**TEXT EXTRACT**.
◇ ◇ ◇ ◇ ◇ ◇ ◇

Parenting Adolescents: Using Natural and Logical Consequences

Teens+and+Consequences2.jpg

By Denise K. Ambre, LCSW

All actions have consequences. Some of those consequences occur naturally, while others are imposed. As parents, allowing and assigning consequences for your child’s behavior is somewhat straightforward when they’re young; as they become adolescents, however, the terrain gets trickier.

What Are Natural vs Logical Consequences?

Mom: “Kyle, it’s time to put on your jacket.”

Kyle: (crosses arms in refusal)

Mom: “Kyle, please put on your jacket NOW.”

Kyle: (starts to run into the other room)

Mom: “Kyle, if you don’t put on your jacket, you’re going to be really cold on the walk to preschool.” 

Three requests. Three refusals. As a parent, you can continue to plead, demand and chase. Or, you can allow the natural consequence—the discomfort of being cold—to be a powerful teacher.

Natural consequences are the likely, expected and naturally occurring results of a behavior. They work well because they just happen—and are directly related to your child doing (or not doing) something.

By contrast, logical consequences are imposed, either by you, a peer or another authority figure. As Kyle’s mom, you might give him a three-minute time-out for refusing to put on his jacket. (By the way, the general rule of thumb for time-outs, which work great for toddlers and young children is one minute per year of age).

How to Allow — and Impose — Fair Consequences on an Adolescent

Natural and logical consequences occur throughout life. Overindulge; you’ll feel it in the morning. Leave the door open; the dog might run out. Mistreat a friend; they might ignore your texts. Forget to feed the meter; you’ll get a parking ticket.

Some consequences, like being cold, are relatively harmless. Others, like failing a class, are a much bigger deal. As a parent, you need to rely on your better judgment to decide when to allow a natural consequence to occur. Obviously, you wouldn’t let your toddler run into traffic to teach them the dangers of not listening to you when you say STOP!

◇ ◇ ◇ ◇ ◇ ◇ ◇

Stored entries
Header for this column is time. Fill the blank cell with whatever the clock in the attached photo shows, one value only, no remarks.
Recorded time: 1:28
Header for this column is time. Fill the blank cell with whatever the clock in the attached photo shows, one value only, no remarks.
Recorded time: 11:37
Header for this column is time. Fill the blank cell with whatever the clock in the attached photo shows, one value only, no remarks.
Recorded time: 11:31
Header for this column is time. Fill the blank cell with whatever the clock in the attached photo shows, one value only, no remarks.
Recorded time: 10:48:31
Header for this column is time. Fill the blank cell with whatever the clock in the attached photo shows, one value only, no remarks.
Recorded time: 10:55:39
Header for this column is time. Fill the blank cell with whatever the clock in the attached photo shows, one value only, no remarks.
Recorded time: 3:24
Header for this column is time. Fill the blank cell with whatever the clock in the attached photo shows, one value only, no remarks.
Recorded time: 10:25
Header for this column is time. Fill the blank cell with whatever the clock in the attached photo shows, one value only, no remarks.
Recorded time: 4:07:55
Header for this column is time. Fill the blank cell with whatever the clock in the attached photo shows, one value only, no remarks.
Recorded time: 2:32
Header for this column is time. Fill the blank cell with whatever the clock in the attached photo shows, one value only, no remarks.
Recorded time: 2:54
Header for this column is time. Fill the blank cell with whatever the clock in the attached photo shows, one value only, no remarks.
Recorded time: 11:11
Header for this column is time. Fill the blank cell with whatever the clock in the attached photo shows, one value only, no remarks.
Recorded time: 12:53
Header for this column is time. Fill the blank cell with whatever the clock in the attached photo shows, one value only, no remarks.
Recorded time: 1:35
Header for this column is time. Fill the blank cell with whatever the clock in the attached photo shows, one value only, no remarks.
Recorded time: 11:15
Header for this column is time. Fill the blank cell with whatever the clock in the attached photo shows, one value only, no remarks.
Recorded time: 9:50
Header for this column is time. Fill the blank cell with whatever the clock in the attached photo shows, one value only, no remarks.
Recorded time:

◇ ◇ ◇ ◇ ◇ ◇ ◇

**EXERCISES**.
A) From the article on consequences for adolescents, list each action named in the paragraph beginning "Natural and logical consequences occur throughout life," each paired with the consequence given for it.
B) Write the next part of the article on consequences for adolescents, starting after its final sentence.

**ANSWERS TO THE EXERCISES**.
A)
- Overindulge: you'll feel it in the morning.
- Leave the door open: the dog might run out.
- Mistreat a friend: they might ignore your texts.
- Forget to feed the meter: you'll get a parking ticket.

B)
As children enter adolescence, the stakes get higher. Allowing natural consequences for drug use and other risky behavior is irresponsible parenting. It’s up to you to know where to draw that line.

In an ideal world, you’ve used natural and logical consequences with your child since they were old enough to grasp cause-effect relationships—beginning at around age two or three. You’ve built a strong foundation of respect; they understand that their actions (or inactions) have consequences.

When you hand your car keys to your 17-year-old with a warning not to drink, they know you’ll mean it when you say, “If you drink and drive, you will lose driving privileges for six months.” Having grown up recognizing that there are consequences for their actions, they know that, even though you love them, you will follow through on what might otherwise sound like a threat.

By no means does it make it any easier on you as the parent; it can be hard to enforce consequences when they argue with you, attempt to justify their actions or appeal to your emotions.

In fact, sometimes, consequences can be harder on you, the parent, than on the child; just when you thought your chauffeuring days were behind you, you find yourself driving your teen to 6 am swimming practices. If you’ve taken away their cell phone as a consequence for unacceptable behavior, you might be frustrated because you can’t reach them. But, just as you had to power through the need to entertain them if you took away their TV time when they were younger, you need to stay your course when they’re older.

Which Battles Are Worth Fighting? 

As your kids get older, the natural consequences become much harder to live with, and the logical consequences feel impossibly difficult to enforce. It’s up to you to decide which battles are worth fighting—especially with your adolescent.

If you haven’t been disciplining them their whole life, and you’re suddenly faced with putting consequences in place with a 16 or 17 year-old, it will be a challenge.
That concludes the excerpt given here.